Debo decir que sólo tengo tres horas de sueño. Algo para nada normal en mí, que acostumbro dormir mis saludables ocho, nueve, diez, once, incluso doce horas. Y no, no es que haya estado de joda (bueno sí, pero más temprano, cuando llegué a mi casa podría haber dormido tranquilamente unas ocho horas), sino que anoche se agolpó en mi cabeza todo el caos de pensamientos que mas o menos venía controlando hasta ahora.
Se me hizo insoportable, echa bolita bajo las sábanas, cerrando con fuerza los ojos y apretando la cara contra la almohada, rodeando mi cabeza con los brazos, en un tenso y vano intento por frenar el ejército audiovisual inventado que se arremolinaba ,y atormentaba a mis frágiles neuronas.

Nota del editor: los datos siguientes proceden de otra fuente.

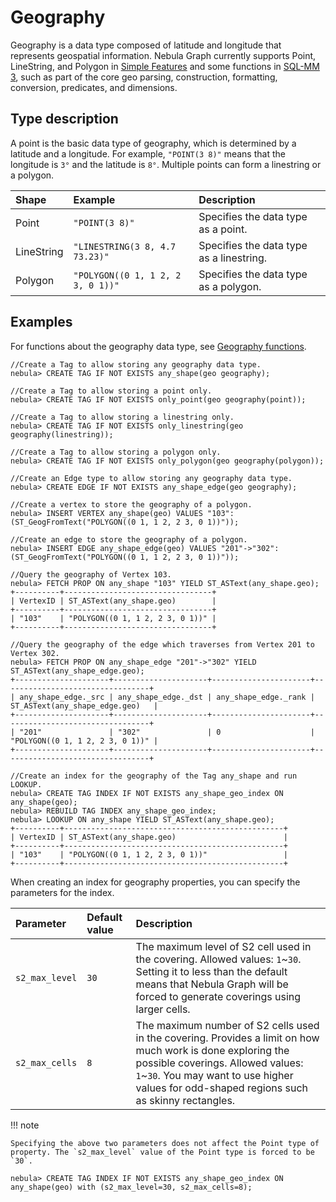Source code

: # Geography

Geography is a data type composed of latitude and longitude that represents geospatial information. Nebula Graph currently supports Point, LineString, and Polygon in [Simple Features](https://en.wikipedia.org/wiki/Simple_Features) and some functions in [SQL-MM 3](https://www.techrepublic.com/index.php/resource-library/whitepapers/sql-mm-spatial-the-standard-to-manage-spatial-data-in-relational-database-systems/), such as part of the core geo parsing, construction, formatting, conversion, predicates, and dimensions.

## Type description

A point is the basic data type of geography, which is determined by a latitude and a longitude. For example, `"POINT(3 8)"` means that the longitude is `3°` and the latitude is `8°`. Multiple points can form a linestring or a polygon.

| Shape      | Example                           | Description                              |
| :--        | :--                               | :--                                      |
| Point      | `"POINT(3 8)"`                    | Specifies the data type as a point.      |
| LineString | `"LINESTRING(3 8, 4.7 73.23)"`    | Specifies the data type as a linestring. |
| Polygon    | `"POLYGON((0 1, 1 2, 2 3, 0 1))"` | Specifies the data type as a polygon.    |

<!--
## Index

When creating an index for the geography type data, you can specify the covering options of the [S2 Cell](https://s2geometry.io/devguide/s2cell_hierarchy).

```ngql
CREATE TAG INDEX <index_name> ON <tag_name>(<geo_prop_name>) s2_min_level = <int>, s2_max_level = <int>, s2_max_cells = <int>;
```
-->

## Examples

For functions about the geography data type, see [Geography functions](../6.functions-and-expressions/14.geo.md).

```ngql
//Create a Tag to allow storing any geography data type.
nebula> CREATE TAG IF NOT EXISTS any_shape(geo geography);

//Create a Tag to allow storing a point only.
nebula> CREATE TAG IF NOT EXISTS only_point(geo geography(point));

//Create a Tag to allow storing a linestring only.
nebula> CREATE TAG IF NOT EXISTS only_linestring(geo geography(linestring));

//Create a Tag to allow storing a polygon only.
nebula> CREATE TAG IF NOT EXISTS only_polygon(geo geography(polygon));

//Create an Edge type to allow storing any geography data type.
nebula> CREATE EDGE IF NOT EXISTS any_shape_edge(geo geography);

//Create a vertex to store the geography of a polygon.
nebula> INSERT VERTEX any_shape(geo) VALUES "103":(ST_GeogFromText("POLYGON((0 1, 1 2, 2 3, 0 1))"));

//Create an edge to store the geography of a polygon.
nebula> INSERT EDGE any_shape_edge(geo) VALUES "201"->"302":(ST_GeogFromText("POLYGON((0 1, 1 2, 2 3, 0 1))"));

//Query the geography of Vertex 103.
nebula> FETCH PROP ON any_shape "103" YIELD ST_ASText(any_shape.geo);
+----------+---------------------------------+
| VertexID | ST_ASText(any_shape.geo)        |
+----------+---------------------------------+
| "103"    | "POLYGON((0 1, 1 2, 2 3, 0 1))" |
+----------+---------------------------------+

//Query the geography of the edge which traverses from Vertex 201 to Vertex 302.
nebula> FETCH PROP ON any_shape_edge "201"->"302" YIELD ST_ASText(any_shape_edge.geo);
+---------------------+---------------------+----------------------+---------------------------------+
| any_shape_edge._src | any_shape_edge._dst | any_shape_edge._rank | ST_ASText(any_shape_edge.geo)   |
+---------------------+---------------------+----------------------+---------------------------------+
| "201"               | "302"               | 0                    | "POLYGON((0 1, 1 2, 2 3, 0 1))" |
+---------------------+---------------------+----------------------+---------------------------------+

//Create an index for the geography of the Tag any_shape and run LOOKUP.
nebula> CREATE TAG INDEX IF NOT EXISTS any_shape_geo_index ON any_shape(geo);
nebula> REBUILD TAG INDEX any_shape_geo_index;
nebula> LOOKUP ON any_shape YIELD ST_ASText(any_shape.geo);
+----------+-------------------------------------------------+
| VertexID | ST_ASText(any_shape.geo)                        |
+----------+-------------------------------------------------+
| "103"    | "POLYGON((0 1, 1 2, 2 3, 0 1))"                 |
+----------+-------------------------------------------------+
```

When creating an index for geography properties, you can specify the parameters for the index.

<!--https://www.cockroachlabs.com/docs/stable/spatial-indexes.html-->

|Parameter|Default value|Description|
|:---|:--|:---|
|`s2_max_level` |`30`| The maximum level of S2 cell used in the covering. Allowed values: `1`~`30`. Setting it to less than the default means that Nebula Graph will be forced to generate coverings using larger cells. |
|`s2_max_cells` |`8`| The maximum number of S2 cells used in the covering. Provides a limit on how much work is done exploring the possible coverings. Allowed values: `1`~`30`. You may want to use higher values for odd-shaped regions such as skinny rectangles. |

!!! note

    Specifying the above two parameters does not affect the Point type of property. The `s2_max_level` value of the Point type is forced to be `30`.

```ngql
nebula> CREATE TAG INDEX IF NOT EXISTS any_shape_geo_index ON any_shape(geo) with (s2_max_level=30, s2_max_cells=8);
```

Llegó a dolerme el cerebro.
Por eso, a pesar de haberme ido a acostar a las dos y media de la madrugada, a las cuatro me encontraba hundida en el sofá con los ojos rojos fijos en un capítulo de The Big Bang Theory. Una decisión muy sabia de mi parte, ya que con eso logré distraer mi mente y no pensar ni atraer nada, porque mi imaginación en aquellas horas de la mañana no eran lo que se dice positivas. Casi lloro. Caaaaasi.
No voy a intentar describir acá las imágenes y situaciones que recreé en mi mente la pasada noche, ya que son bastante (muy, demasiado) gráficas y me sentiría muy vulnerable. Sí, algo de sentido de la privacidad todavía tengo. No es como dice mamá: no tenés vida privada. Tengo pensamientos privados, lo que publico acá tan solo es la mitad (o menos) de todo lo que pienso. Pienso, imagino, invento, recuerdo, etc, etc,etc.
Escribo un montón de pelotudeces cuando todo se podría resumir en "te extraño, quiero que vuelvas".